After ChatGPT exploded in 2023, there are everywhere on the internet voices like: “I developed an AI tool that makes over ten thousand a month” “Our AI startup raised 2 million” In this wave, a former software consultant turned entrepreneur also fell into the trap, investing 470,000 TWD and 18 months to develop an AI copywriting tool, only to end up with: 12 paying users and total revenue of just 340 TWD.
How Failed Products Are Born
The initial idea was “smart”: build an AI copywriting tool for small and micro businesses.
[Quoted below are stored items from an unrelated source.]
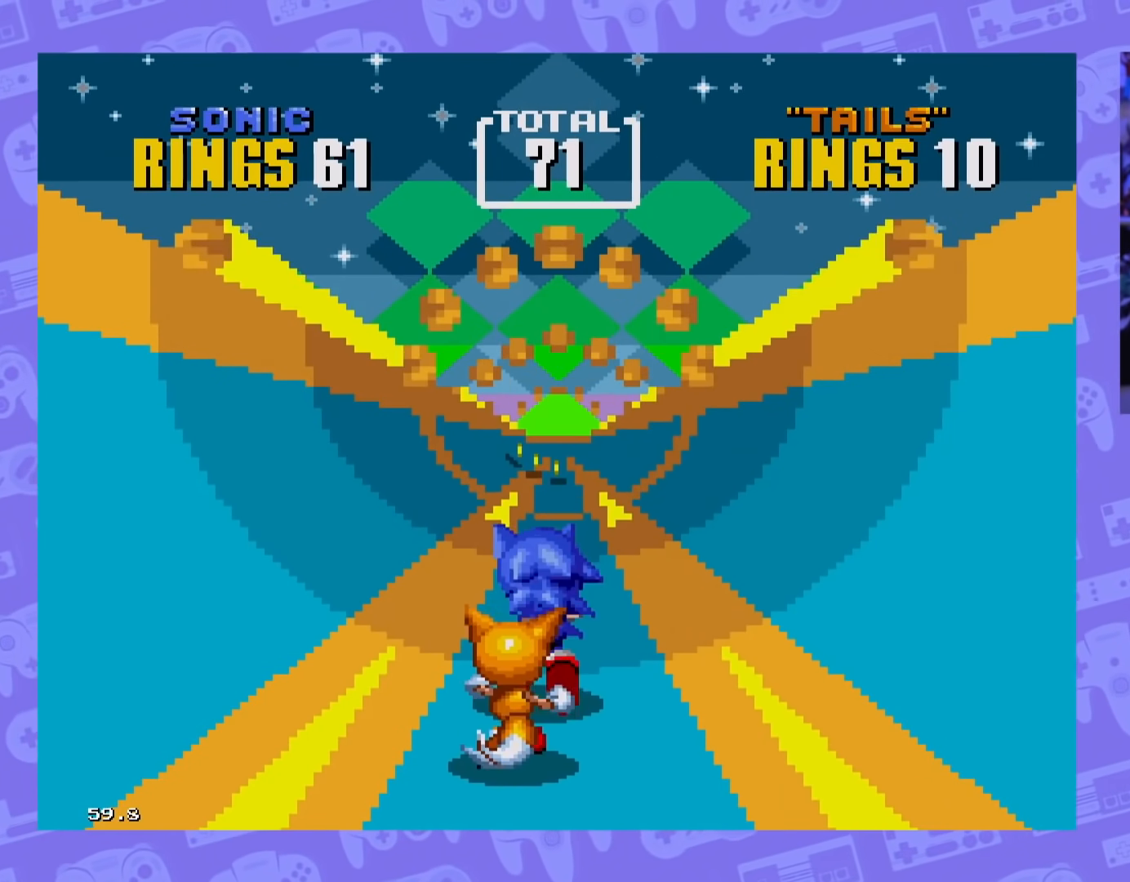
{"buttons": ["DPAD_LEFT"], "events": [[134, "DPAD_RIGHT", "down"], [234, "DPAD_RIGHT", "up"], [467, "DPAD_LEFT", "down"]]}
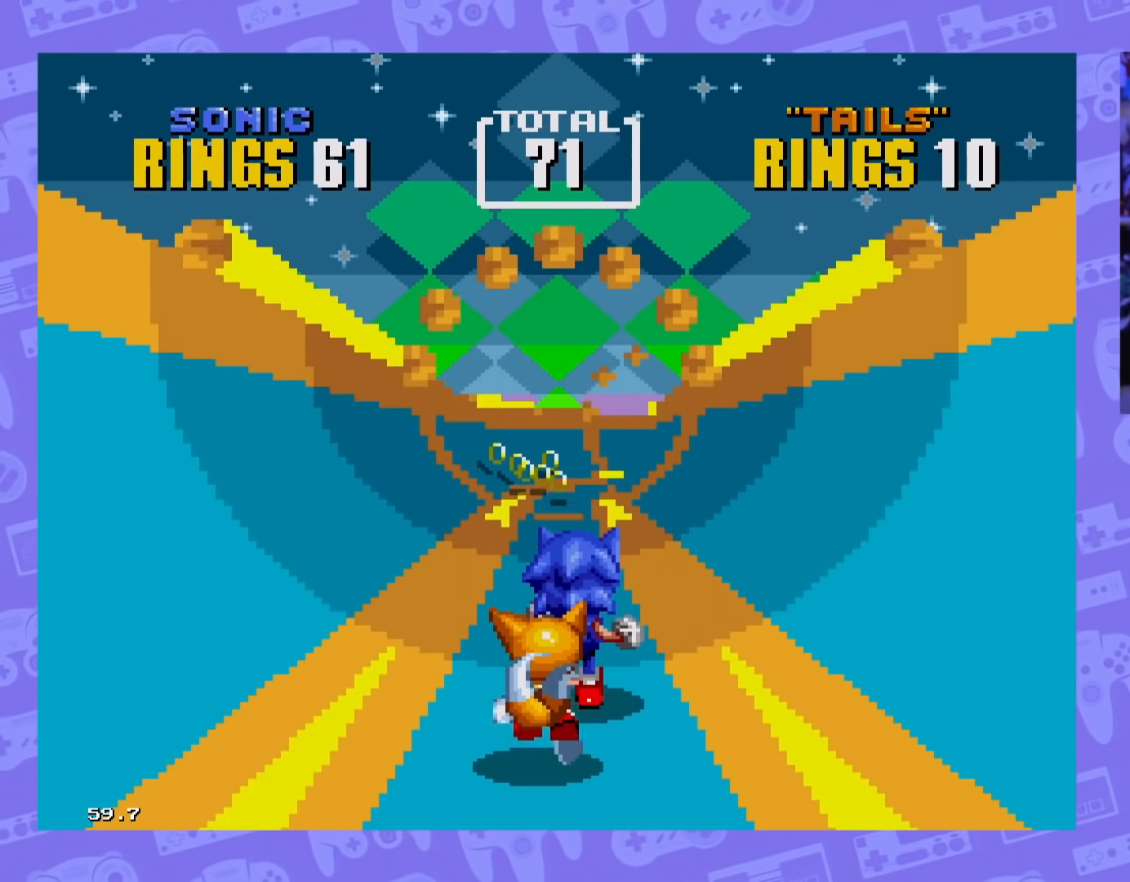
{"buttons": [], "events": [[233, "DPAD_LEFT", "up"], [417, "DPAD_LEFT", "down"], [500, "DPAD_LEFT", "up"]]}
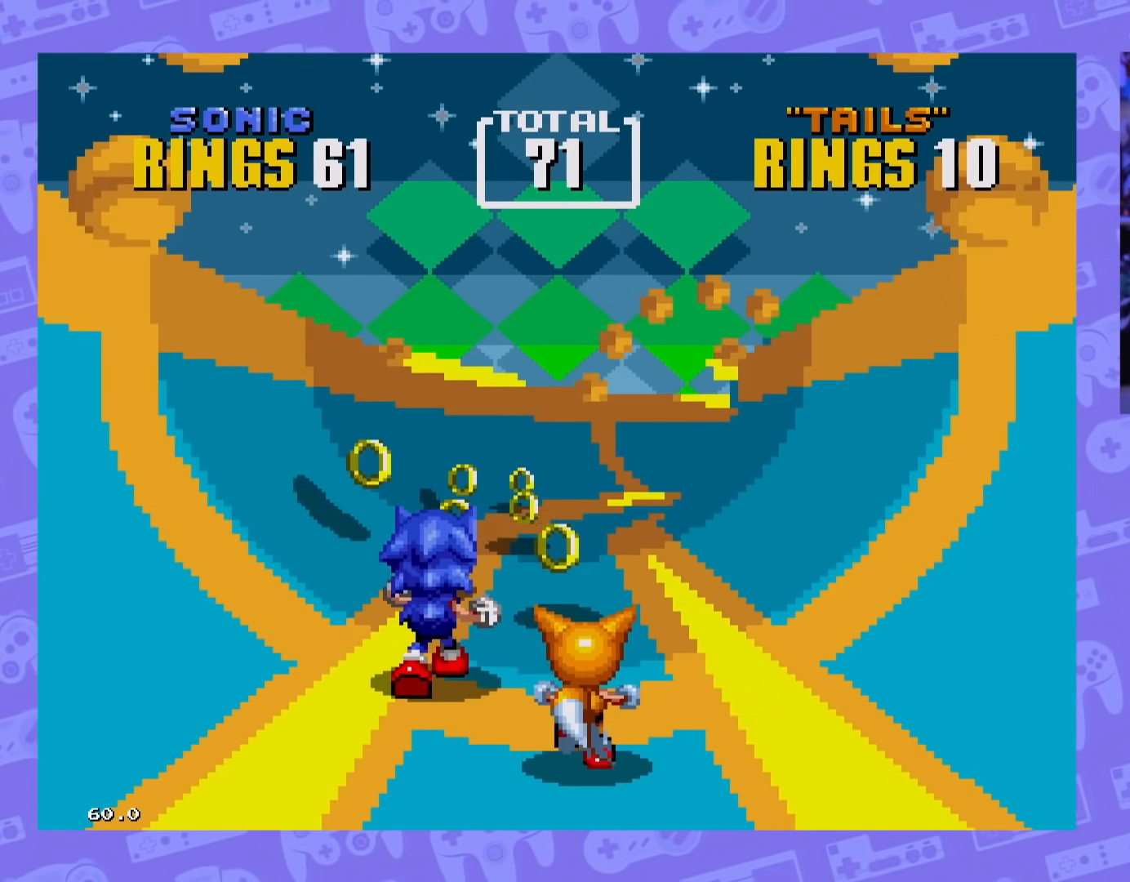
{"buttons": [], "events": [[117, "DPAD_LEFT", "down"], [250, "DPAD_LEFT", "up"], [334, "DPAD_RIGHT", "down"], [484, "DPAD_RIGHT", "up"]]}
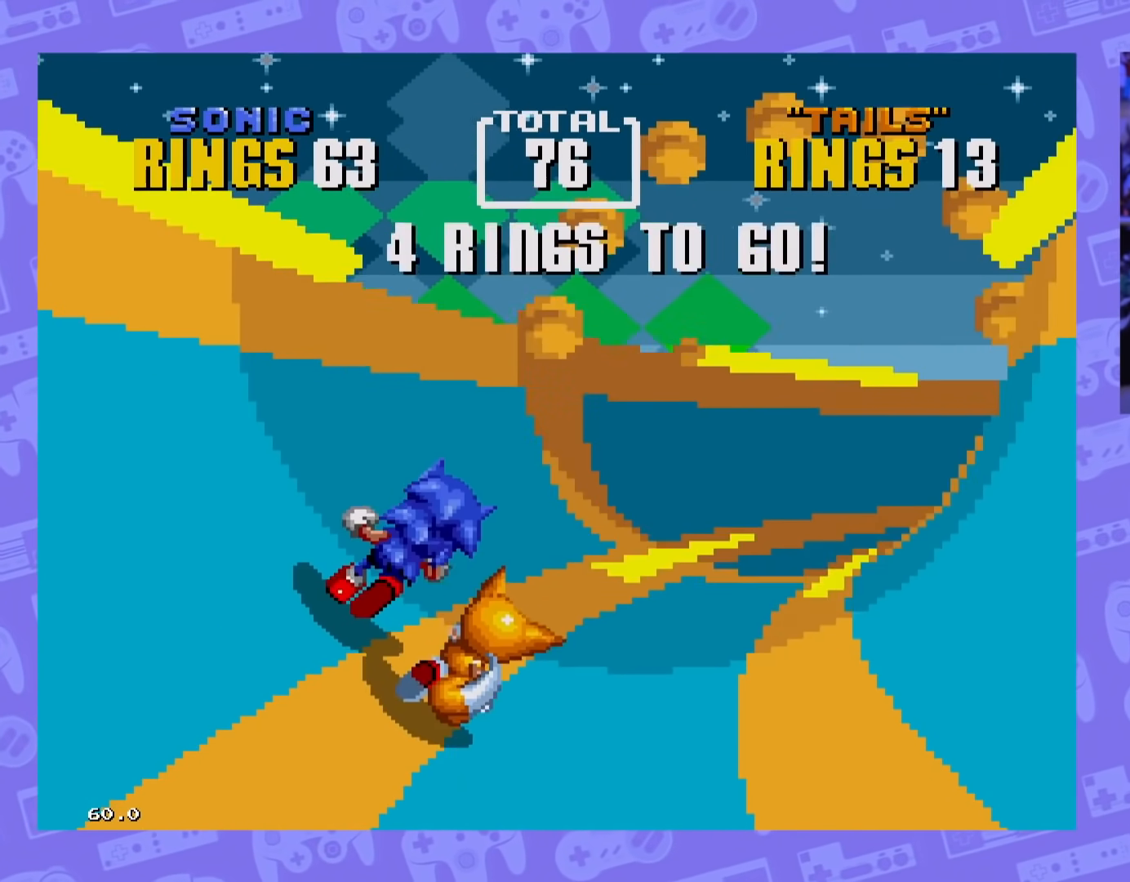
{"buttons": [], "events": []}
The logic seemed perfect: small businesses lack copywriting skills, don’t want to hire a copy team, AI writes pretty well, and a subscription model can generate continuous income.
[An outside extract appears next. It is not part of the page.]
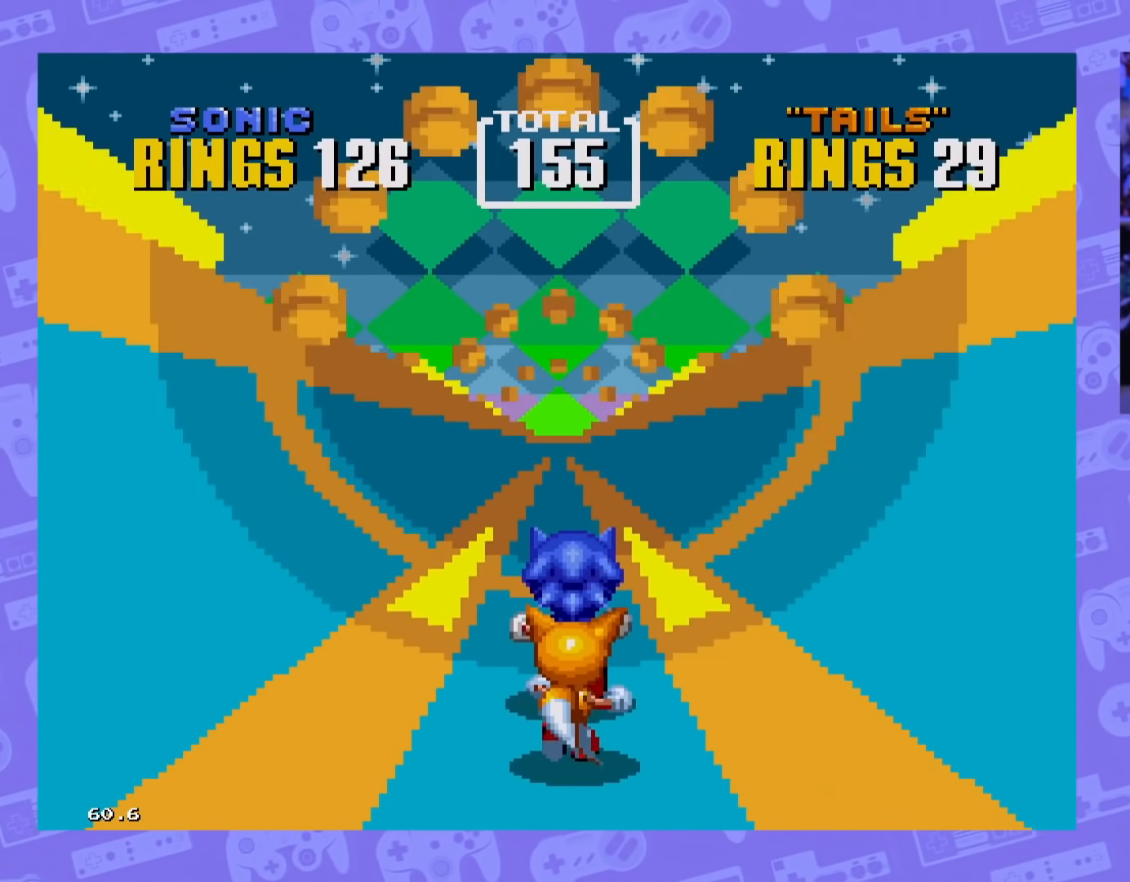
{"buttons": [], "events": []}
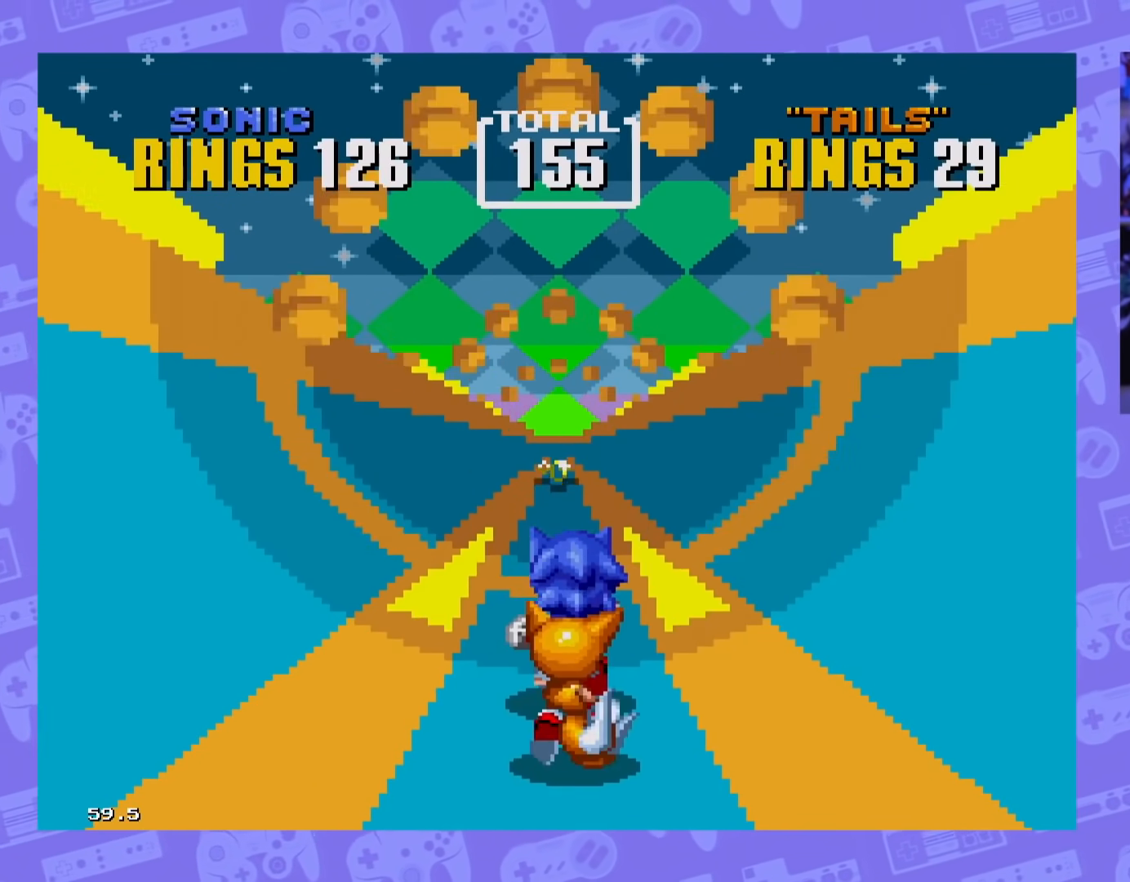
{"buttons": [], "events": []}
The validation phase was “solid”—asked a bunch of friends “Would you pay?” and got a lot of “Yes.” But here’s the first fatal mistake: People say they’re willing, but actually paying is two different things.
From month 1 to month 18, this project followed a typical startup death path:
Stage 1 (Months 1-3): Claiming to build an MVP, but ended up piling on custom AI training, 47 templates, user authentication, payment system, admin backend, data analysis… investing 12,000 TWD.
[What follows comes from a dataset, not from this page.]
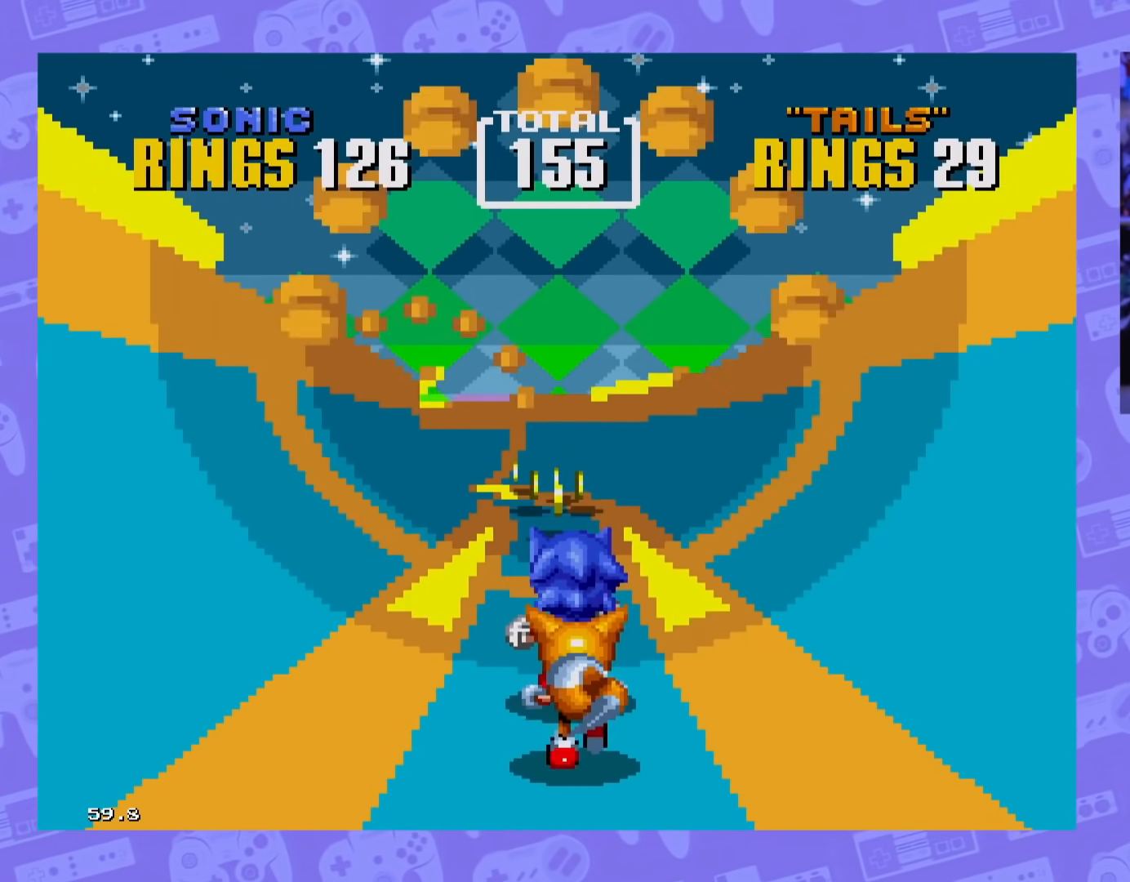
{"buttons": [], "events": [[284, "DPAD_LEFT", "down"], [350, "DPAD_LEFT", "up"]]}
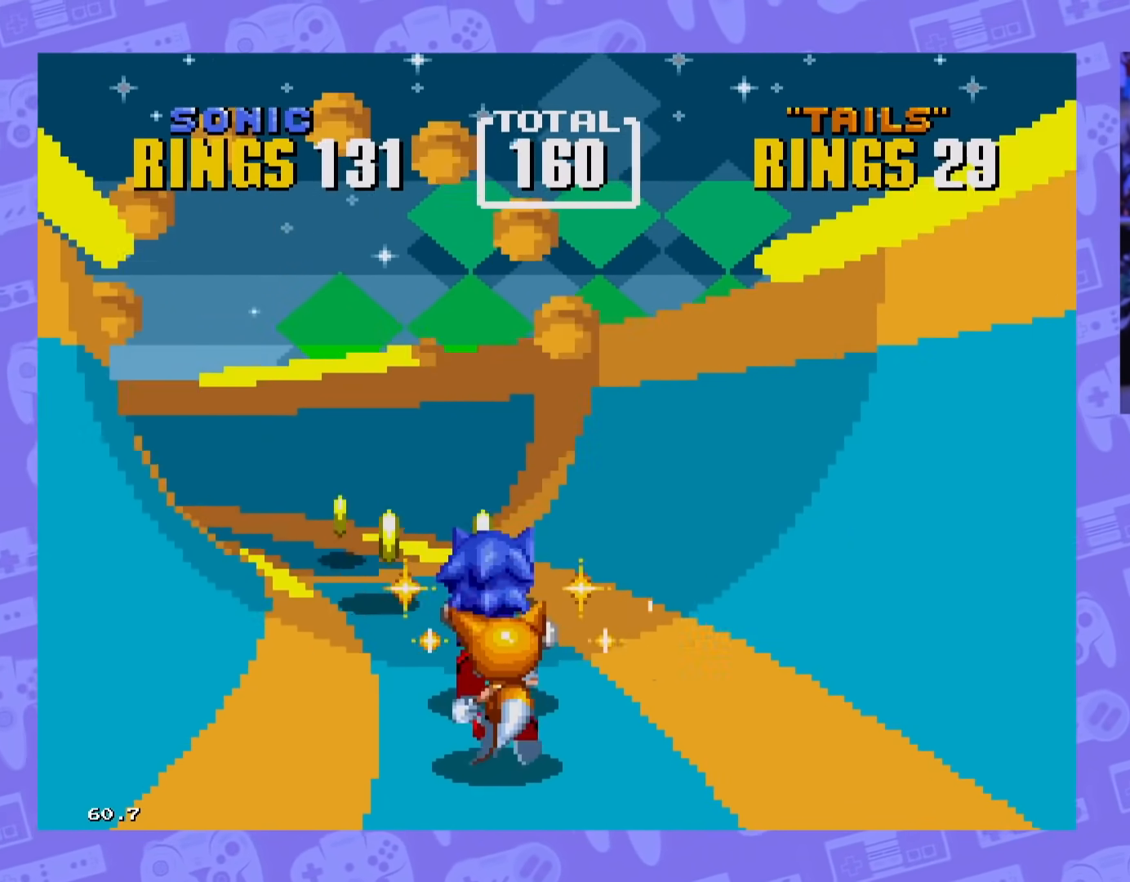
{"buttons": [], "events": [[183, "DPAD_LEFT", "down"], [283, "DPAD_LEFT", "up"]]}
Stage 2 (Months 4-8): Beta users start requesting features, each feature adds more work, each takes 2-3 times longer than expected. Costs balloon to 28,000 TWD.
Stage 3 (Months 9-12): Code debt explodes, features conflict, spent 4 months refactoring and bug fixing. Total investment reaches 39,000 TWD.
Stage 4 (Months 13-18): Started marketing—Product Hunt rank 47, Facebook posts, 500 cold emails, Reddit ads, Google ads, LinkedIn promotion. Spent another 8,000 TWD, only 73 sign-ups, 12 paid.
Final tally: spent 470,000 TWD, earned 340 TWD.
Why was it so disastrous?
A careful analysis shows the problem isn’t technical, but mindset:
Issue 1: Solving the wrong problem
Small and micro businesses don’t need “better copy,” they need “more customers.” The difference is huge. After talking to actual users, it turns out—they’re too busy, don’t trust AI’s brand tone, and would rather pay 50 bucks for a neighbor kid to help.
Why would customers pay 29 bucks for your tool when ChatGPT Plus costs 20 bucks and is much more powerful? The only selling point was “easier to use than ChatGPT,” but even 10% easier isn’t worth paying 45% more.
Issue 3: Ignoring sales and marketing
In 14 months of development, only 4 months were spent on marketing. The reality should be the opposite: 4 months to develop, 14 months to market. This reflects a common developer misconception—“If we build a good product, customers will come”—which is the most naive idea.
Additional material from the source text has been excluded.